An interesting question. John Coski, author of The Confederate Battle Flag – America’s Most Embattled Emblem explains:

To different people at different times, it’s been a memorial to revered ancestors, the mark of white supremacy and the Ku Klux Klan, an all-purpose symbol of opposition to government, the emblem (affectionately or scornfully) of the redneck or good ol’ boy, or simply a shorthand icon for the South in general and its sectional pride.

Or just a good-looking design, with its striking, star-spangled X. “This is a logo that any corporation would die for,” Coski recalls artist Jim McElhinney saying at a museum symposium.

To a lot of people, the Confederate flag has morphed into a symbol of being a “good ol’ boy,” simply a matter of regional pride, its darker connotations forgotten. That’s probably why many white Southerners seem shocked and offended when reminded of the flag’s darker connotations to African Americans and othrs. They literally “rallied around the flag” when efforts to remove it from statehouses in several states gained steam years ago. A little more history:

What most people think of as the Confederate flag – the one with the big X, or St. Andrew’s cross – was the battle flag carried by many of the Confederacy’s armies, notably Robert E. Lee’s storied Army of Northern Virginia. (The original battle flag was square, though it is often reproduced in rectangular form.)

It was not the national flag of the Confederacy, a fact Confederate heritage groups like to point out. It’s meant as a tribute to the courageous Confederate soldier who fought and suffered for what he believed in, they say.

“It’s true that it was a symbol of bravery and valor. But the battle flag is not just that,” Coski said in an interview last year after the publication of his book. “It does, for better or worse, carry the burden of all the things we associate, for better or worse, with the Confederacy.”

Even while the war was going on, his book relates, the battle flag began supplanting the original national flag (the so-called Stars and Bars) as Southerners’ preferred emblem of their cause.

Coski’s research supports some of the flag defenders’ arguments. He documents that Confederate heritage groups like the SCV have a long history of condemning hate groups like the Klan.

“Flag defenders ask, not unfairly, why do we allow the Klan to define the Confederate flag?” he said.

Also, such hate groups have been as likely to wave the American flag as the Confederate one, if not more so. “Not until the 1930s or ’40s did the Klan begin to use (the Confederate flag) in a systematic, ritualistic way,” Coski said. Slavery existed under the U.S. flag – and was sanctioned by the U.S. Constitution – far longer than it was under the Confederacy, the heritage groups also note.

On the other hand, black Americans who are repelled by Confederate symbolism also have ample historical justification for their feelings, Coski said.

“Civil rights leaders came to view the Confederate flag as a symbol of racism,” he wrote, “because they encountered it in situations in which white people intended it as a symbol of racism.”

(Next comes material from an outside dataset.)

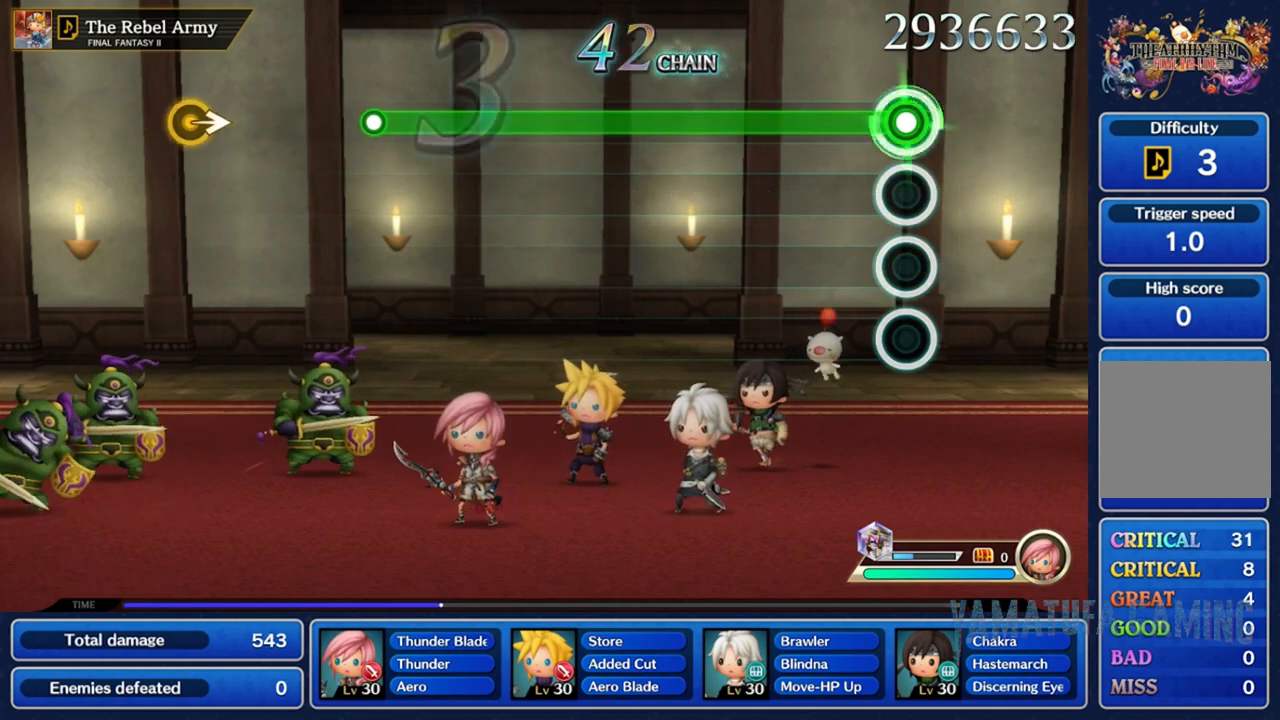
{"buttons": ["R2"], "left_stick": "center", "right_stick": "center", "events": []}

In the years following the Civil War, the flag was an emblem for many Southerners of “The Lost Cause,” which conceded slavery was dead but still asserted white supremacy, the book says. In the 20th century, those fighting for black people’s rights often saw it in the hands of their opponents.

The most important period in the flag’s post-Civil War history was the late 1940s and the 1950s, according to Coski. It was a time when the Confederate flag leaped back into the national consciousness, in contradictory ways.

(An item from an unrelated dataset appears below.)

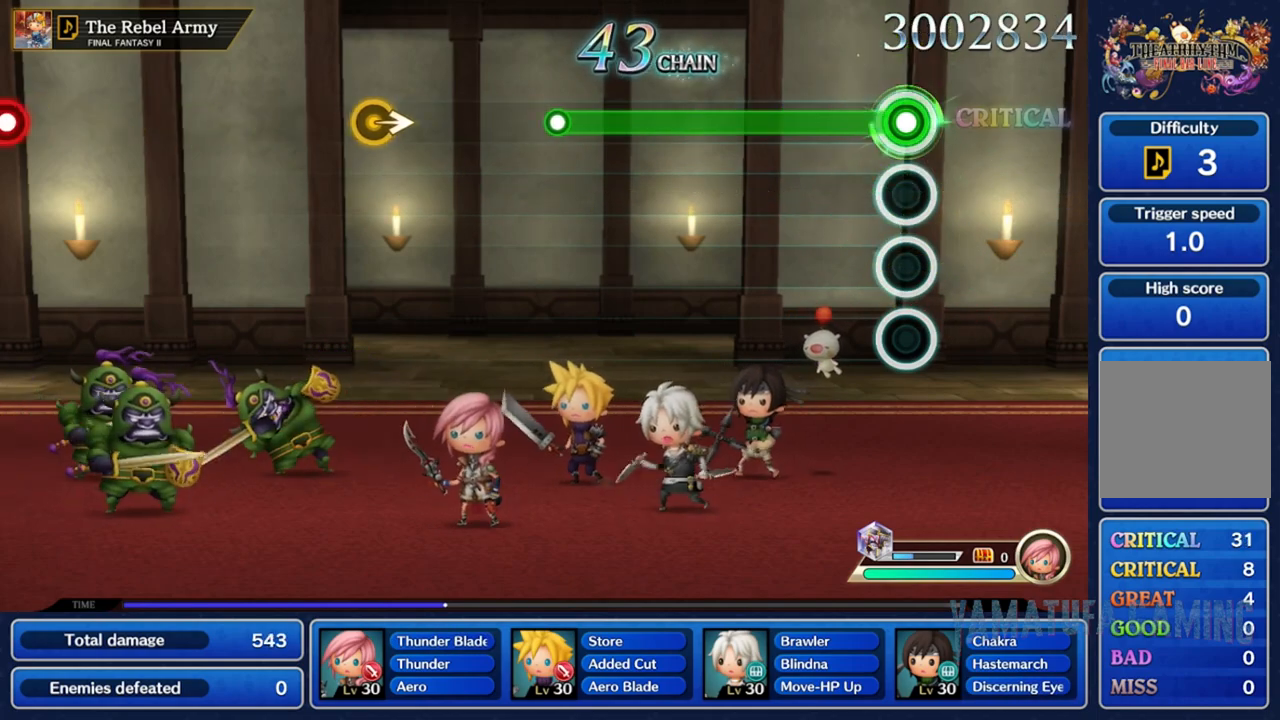
{"buttons": ["R2"], "left_stick": "center", "right_stick": "center", "events": []}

First, the flag re-entered politics when it spontaneously became the symbol of the 1948 “Dixiecrats,” the Southern Democrats who broke with the national party over President Harry Truman’s support of federal civil rights legislation. “When the federal government challenged the status quo in the South, Southerners reached for the symbolism of their grandfathers,” Coski said.

Shortly after, an odd “flag fad” sprang up. All sorts of people – even some Northerners – began flying the flag or using it as a decorative element.

Coski even suggests a strategy for minimizing conflict over this difficult symbol:

In the last chapter of his book, he offers a suggestion. First, people on both sides need to realize that just because the flag has a certain meaning for them, it doesn’t necessarily mean the same to other people.

“Critics (of the flag) need to make a distinction between a memorial parade and a Klan rally. Do not give in to your emotions and attack every time you see a Confederate flag.”

For their part, Confederate heritage groups should grant that their flag does not belong anywhere where it implies sovereignty, such as part of a state flag.

Indeed. Seeing a Confederate flag doesn’t much bother me, but it shouldn’t be displayed where its presence implies government endorsement of it as a symbol. In the end, it amazes me that this symbol still has such potency over 140 years after the end of the Civil War.

By Orac

Orac is the nom de blog of a humble surgeon/scientist who has an ego just big enough to delude himself that someone, somewhere might actually give a rodent's posterior about his copious verbal meanderings, but just barely small enough to admit to himself that few probably will. That surgeon is otherwise known as David Gorski.

That this particular surgeon has chosen his nom de blog based on a rather cranky and arrogant computer shaped like a clear box of blinking lights that he originally encountered when he became a fan of a 35 year old British SF television show whose special effects were renowned for their BBC/Doctor Who-style low budget look, but whose stories nonetheless resulted in some of the best, most innovative science fiction ever televised, should tell you nearly all that you need to know about Orac. (That, and the length of the preceding sentence.)

DISCLAIMER:: The various written meanderings here are the opinions of Orac and Orac alone, written on his own time. They should never be construed as representing the opinions of any other person or entity, especially Orac's cancer center, department of surgery, medical school, or university. Also note that Orac is nonpartisan; he is more than willing to criticize the statements of anyone, regardless of of political leanings, if that anyone advocates pseudoscience or quackery. Finally, medical commentary is not to be construed in any way as medical advice.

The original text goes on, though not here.